▶ What is expected
Return each line of the data below exactly, omitting any pictures.

***** Material provided

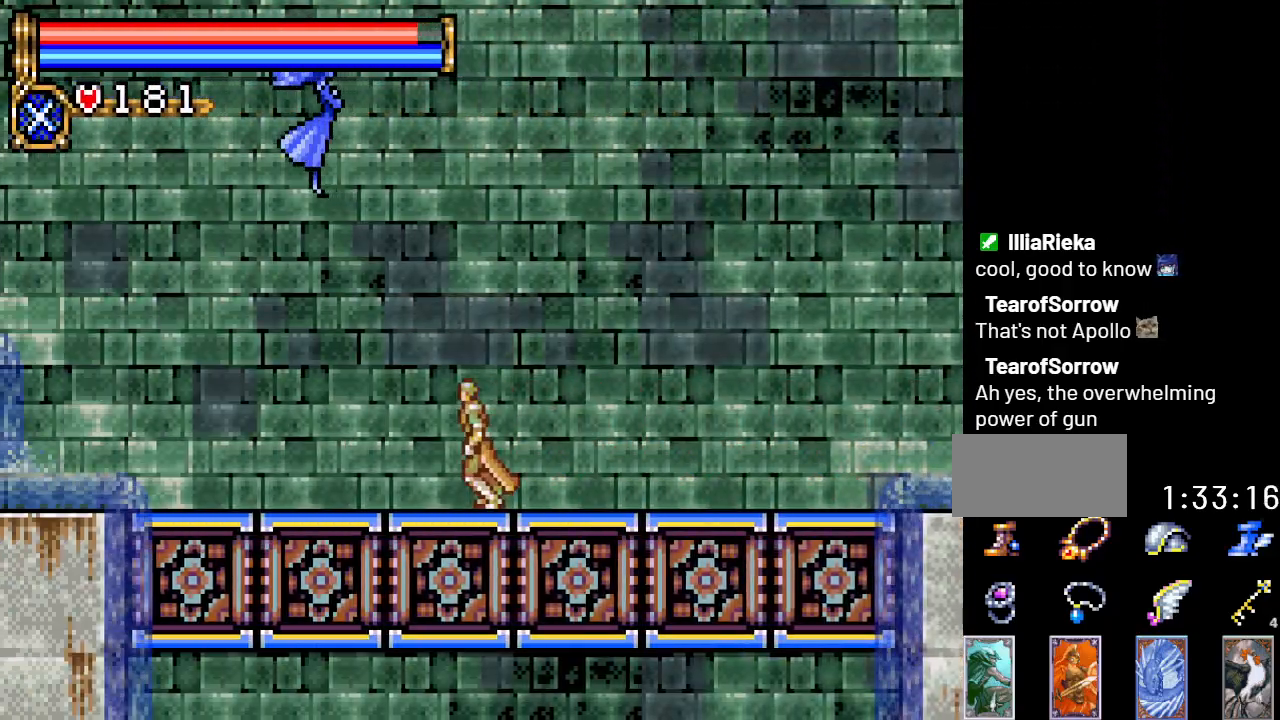
{"buttons": ["DPAD_LEFT"], "events": []}
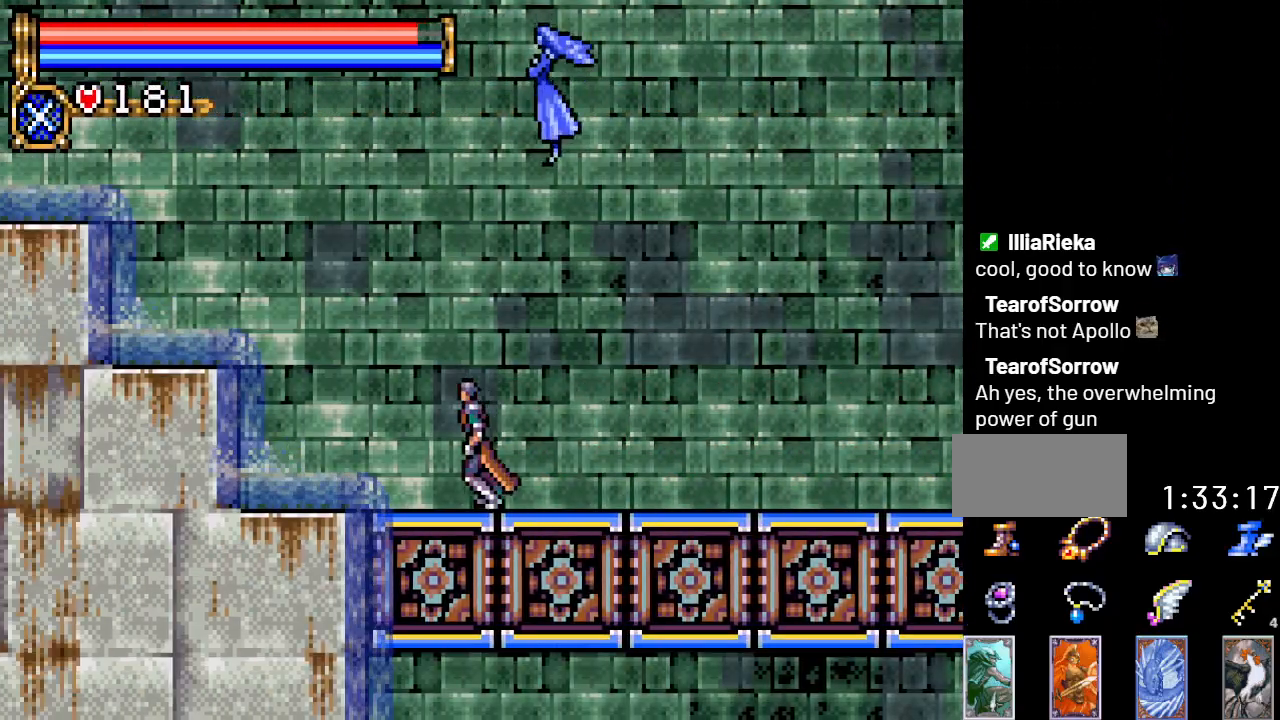
{"buttons": ["A", "DPAD_LEFT"], "events": [[367, "A", "down"]]}
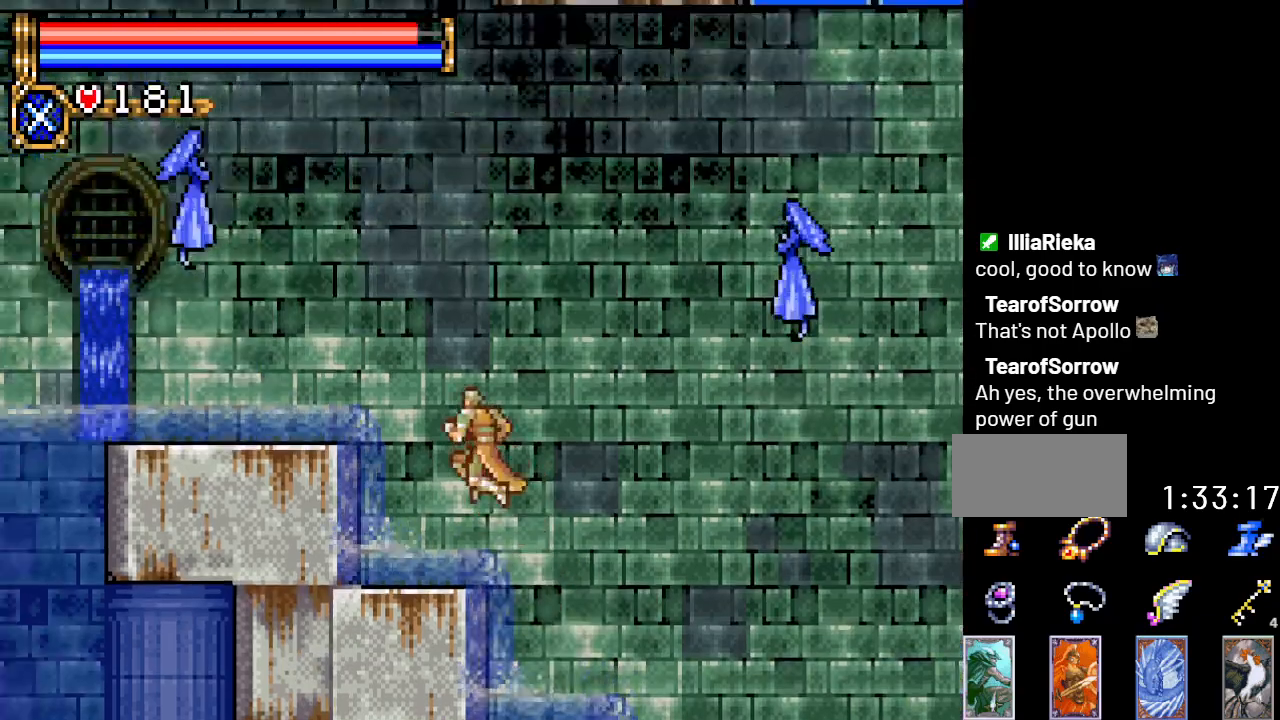
{"buttons": ["DPAD_LEFT"], "events": [[367, "A", "up"]]}
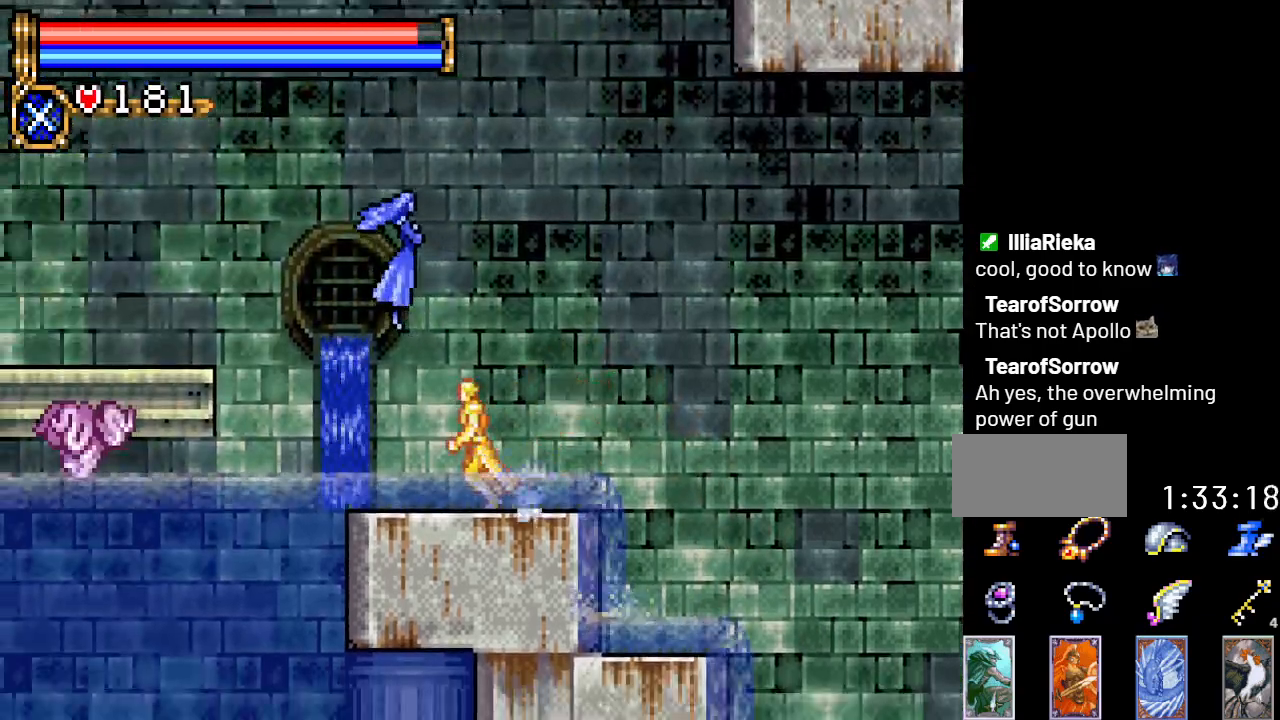
{"buttons": ["A", "DPAD_LEFT"], "events": [[334, "A", "down"]]}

**********

▶ Solution to this exercise
{"buttons": ["DPAD_LEFT"], "events": []}
{"buttons": ["A", "DPAD_LEFT"], "events": [[367, "A", "down"]]}
{"buttons": ["DPAD_LEFT"], "events": [[367, "A", "up"]]}
{"buttons": ["A", "DPAD_LEFT"], "events": [[334, "A", "down"]]}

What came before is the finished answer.